You need confidence and charisma to do that. Some referees can and others struggle, but the answer in my eyes is more interaction. Mark Clattenburg did not always get it right, in my view, but he was always prepared to manage the players on the pitch by talking to us, and when everyone is under pressure that helps.
 
Players and referee are in the same industry. We want games to be decided on the right calls, and to my mind it does not help to have a distant, authoritarian figure in charge. I would encourage referees to come to training grounds much more often and referee the games at the end of sessions so that they understood players better.
 
Manchester referee Ryan Hampson has spoken out about the levels of abuse referees receive
 
The Professional Game Match Officials organisation did do that, albeit only once a season. I will never forget Lee Mason taking part in a boxes exercise at Carrington, the one in which two players try to intercept the ball while it is passed, on a two-touch limit by the rest of the players.
 
Mason was in with Nemanja Vidic, and the struggles of our referee guest were such that after a long period of chasing in vain, Vida threw down the bib and requested a new partner before walking off. Left on his own, Mason stopped and shouted after Vida, “Hey any chance of a bit of help here?” I should mention at this point that no-one really spoke to Vida like that. Safe to say we never let him forget the time he got a b------ing from Lee Mason.
 
I realise that when it comes to referees, I will have the Andy D’Urso incident from 2000 thrown at me when I and a number of team-mates protested a penalty that he – correctly, it turned out –awarded for Jaap Stam’s trip on Juninho in a league game against Middlesbrough. We were wrong, and we should not have gone after him like that, and in the heat of the moment, when you are a chasing a league title, then things can happen.
 
There are others who use that psychological edge very successfully. The Juventus striker Filippo Inzaghi would be offside what seemed like 15 times a game, and every time, whether it was marginal or not, he would berate the linesman. It was obvious what was going on. He wanted the benefit of the doubt. He wanted to plant that seed of doubt, for the linesman to think “I surely can’t give him offside again”. That is where the official has to be strong.
 
We need video assistant referees to help. There is too much at stake. There was a few times at Old Trafford when you would watch an incident replayed on the TV monitor and then go up to tell the fourth official that the referee had got it wrong. His response was pretty standard: “What do you want me to do?”
 
It is not easy. This week alone, the handball incidents in Manchester City’s FA Cup fifth round replay against Huddersfield Town divided people, even after the replays had been pored over.

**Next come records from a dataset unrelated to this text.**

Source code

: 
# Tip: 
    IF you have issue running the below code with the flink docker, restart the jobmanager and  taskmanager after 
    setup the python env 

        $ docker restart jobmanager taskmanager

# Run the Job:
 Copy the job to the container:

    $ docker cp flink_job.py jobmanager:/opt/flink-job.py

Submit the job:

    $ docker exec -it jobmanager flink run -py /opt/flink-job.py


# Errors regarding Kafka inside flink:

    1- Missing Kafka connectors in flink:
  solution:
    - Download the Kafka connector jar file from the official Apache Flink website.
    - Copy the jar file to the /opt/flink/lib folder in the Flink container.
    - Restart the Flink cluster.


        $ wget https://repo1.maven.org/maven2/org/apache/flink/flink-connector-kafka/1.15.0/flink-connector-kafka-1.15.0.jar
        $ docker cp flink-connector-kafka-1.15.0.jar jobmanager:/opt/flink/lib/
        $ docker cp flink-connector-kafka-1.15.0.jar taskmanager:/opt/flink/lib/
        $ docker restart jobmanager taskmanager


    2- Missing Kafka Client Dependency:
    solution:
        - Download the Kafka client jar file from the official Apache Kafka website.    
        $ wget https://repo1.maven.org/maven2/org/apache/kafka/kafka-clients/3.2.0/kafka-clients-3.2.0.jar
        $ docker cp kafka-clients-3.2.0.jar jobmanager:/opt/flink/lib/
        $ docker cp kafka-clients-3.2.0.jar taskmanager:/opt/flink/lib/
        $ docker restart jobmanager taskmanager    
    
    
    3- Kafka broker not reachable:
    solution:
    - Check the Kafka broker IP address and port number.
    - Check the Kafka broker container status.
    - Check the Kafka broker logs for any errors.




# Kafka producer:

That offside decision that denied Southampton a goal at Wembley in the EFL Cup final was a marginal call. Football does not lend itself to video assistants in the way that rubgy and cricket have breaks in plays, but that does not means we cannot find a way to make it work.
 
The rugby union attitude towards the referee is clearly very different. We do not have that culture in football but I think there is a case for saying that the captain is the sole point of communication. To do that you need him to have some kind of understanding of the challenges facing a referee, and vice versa, and meetings away from the game during the season would help.
 
Referees these days are fitter and better drilled. Since I made my debut 26 years ago they have turned professional and they have those two-weekly briefings at St George’s Park. All of those things have helped them to do a better job but as well as using technological development, we have to get away from the notion of “us and them”.
 
That means players themselves not trying to con referees by diving. It means training referees to manage games and players, and doing that by bringing them into clubs so they are more comfortable communicating with players. We are not trying to influence their decisions, but accepting that in the heat of the battle, when mistakes can be made on both sides. If there is a mature, open dialogue then the game, the spectacle, will be that much better for it.